[[ Record excerpts, beginning ]]

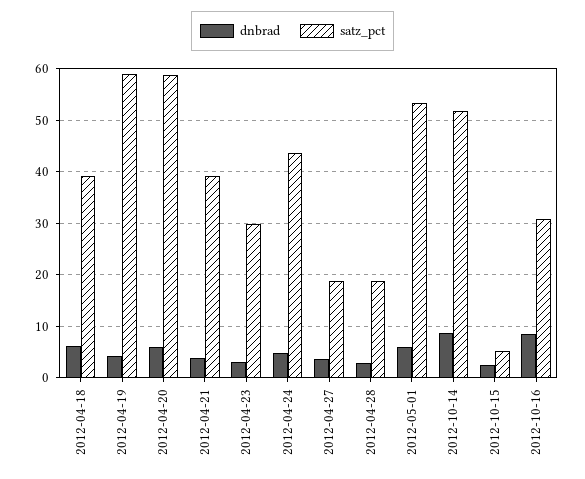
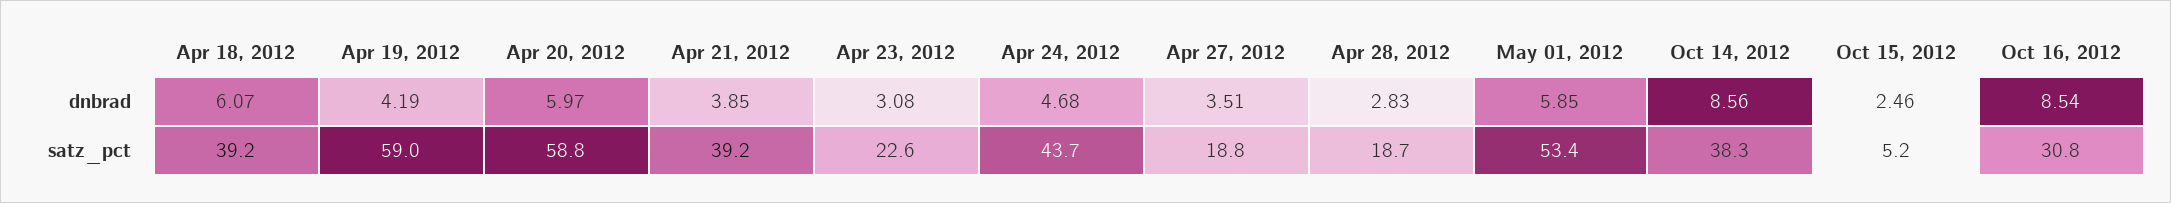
  {
    "dnbrad": {
      "2012-04-18": 6.07,
      "2012-04-19": 4.19,
      "2012-04-20": 5.97,
      "2012-04-21": 3.85,
      "2012-04-23": 3.08,
      "2012-04-24": 4.68,
      "2012-04-27": 3.51,
      "2012-04-28": 2.83,
      "2012-05-01": 5.85,
      "2012-10-14": 8.56,
      "2012-10-15": 2.46,
      "2012-10-16": 8.54
    },
    "satz_pct": {
      "2012-04-18": 39.2,
      "2012-04-19": 59,
      "2012-04-20": 58.8,
      "2012-04-21": 39.2,
-     "2012-04-23": 30,
+     "2012-04-23": 22.6,
      "2012-04-24": 43.7,
      "2012-04-27": 18.8,
      "2012-04-28": 18.7,
      "2012-05-01": 53.4,
-     "2012-10-14": 52,
+     "2012-10-14": 38.3,
      "2012-10-15": 5.2,
      "2012-10-16": 30.8
    }
  }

[[ Record excerpts, end ]]

> [Your goal]
Copy out the entries exactly as they stand, omitting the images.

> [Task solution]
  {
    "dnbrad": {
      "2012-04-18": 6.07,
      "2012-04-19": 4.19,
      "2012-04-20": 5.97,
      "2012-04-21": 3.85,
      "2012-04-23": 3.08,
      "2012-04-24": 4.68,
      "2012-04-27": 3.51,
      "2012-04-28": 2.83,
      "2012-05-01": 5.85,
      "2012-10-14": 8.56,
      "2012-10-15": 2.46,
      "2012-10-16": 8.54
    },
    "satz_pct": {
      "2012-04-18": 39.2,
      "2012-04-19": 59,
      "2012-04-20": 58.8,
      "2012-04-21": 39.2,
-     "2012-04-23": 30,
+     "2012-04-23": 22.6,
      "2012-04-24": 43.7,
      "2012-04-27": 18.8,
      "2012-04-28": 18.7,
      "2012-05-01": 53.4,
-     "2012-10-14": 52,
+     "2012-10-14": 38.3,
      "2012-10-15": 5.2,
      "2012-10-16": 30.8
    }
  }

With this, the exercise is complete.